Often, tracking takes place through live links and codes, and many of today’s partnerships work on a performance basis, with partners paid when agreed-upon micro and macro conversions take place. 

Brands pursuing customer acquisition and retention goals might also employ a chained commission structure, which rewards partners for catalyzing multiple actions along the path to conversion. A subscription-based software company, for example, might compensate a partner first for introducing the product to a target customer. They could then add a bonus if that customer signs up for a free trial and another if the lead converts to a paying subscriber. A good tracking and measurement system will ensure you attribute and reward according to value delivered.

Building block five: a motivating value exchange

Effective partnerships are fueled by value exchanges, so it’s important that the benefit, effort, resources contributed, and risk are equivalent for both parties. Dynamic compensation and contract terms can both be tools for balancing the equation. 

Building block six: a joint success plan

In any kind of partnership, both parties must have clarity on roles and responsibilities. Putting this into a formal partnerships success plan establishes what both parties need to commit to in order to ensure a successful partnership. It clearly defines each task, milestone, and responsibility, assigns roles associated with each effort, and establishes an expected timeline and any dependencies.

Customizing as needed

As consumer backlash and market factors diminish investments in digital advertising, the partnerships channel has emerged as a prime engine of growth and competitive advantage. 

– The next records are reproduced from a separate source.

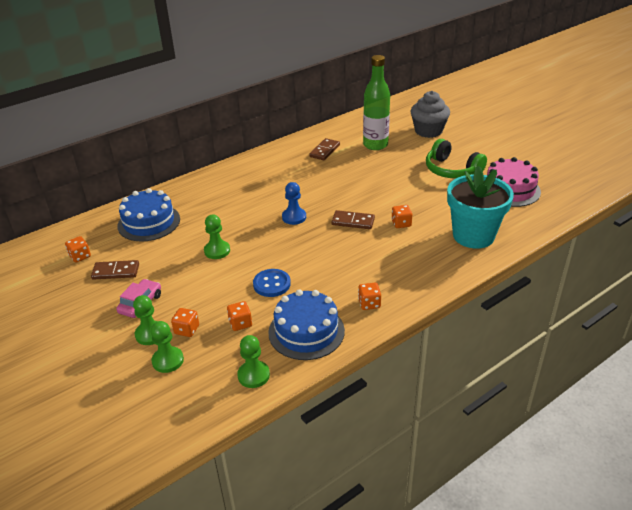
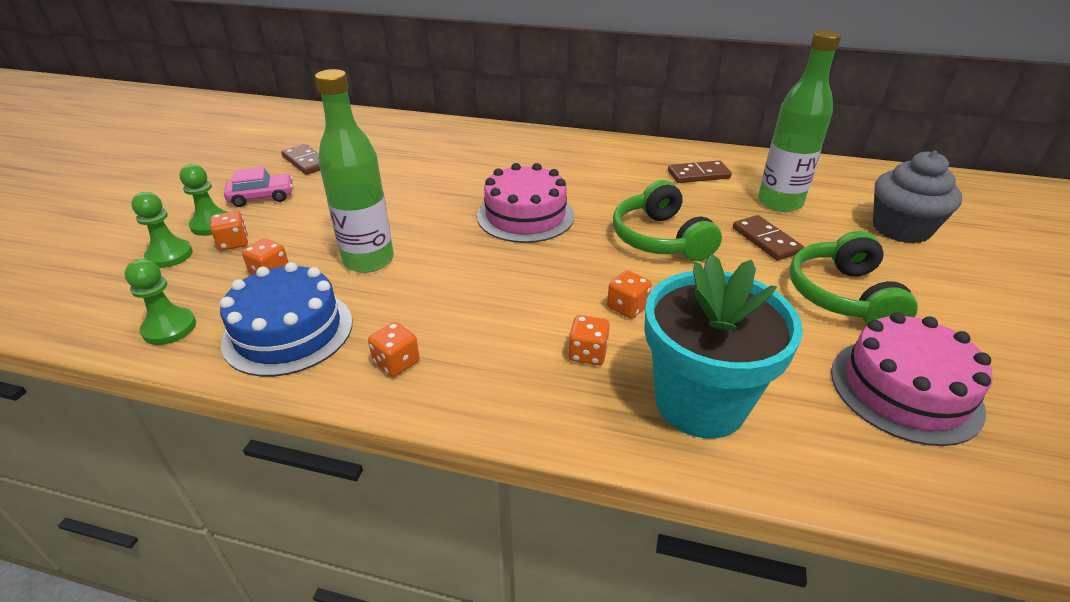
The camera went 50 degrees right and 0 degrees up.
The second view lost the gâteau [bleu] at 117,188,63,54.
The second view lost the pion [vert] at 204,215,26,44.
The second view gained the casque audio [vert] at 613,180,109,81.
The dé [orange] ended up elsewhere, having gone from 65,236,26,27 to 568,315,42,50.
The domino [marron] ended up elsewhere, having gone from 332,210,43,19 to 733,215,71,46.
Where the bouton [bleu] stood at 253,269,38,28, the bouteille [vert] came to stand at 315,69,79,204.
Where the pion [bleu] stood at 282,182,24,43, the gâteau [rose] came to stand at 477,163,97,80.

The partnership economy is now mature enough that newcomers don’t have to reinvent the wheel. Tap into proven best practices and sound fundamentals, and you can establish a partnership strategy that benefits everyone, including consumers. Then, with the essentials in place, you can develop and test different partnerships, growth strategies, and combinations of people, process, and technology to optimize your program for the future. 

David A. Yovanno is CEO of impact.com.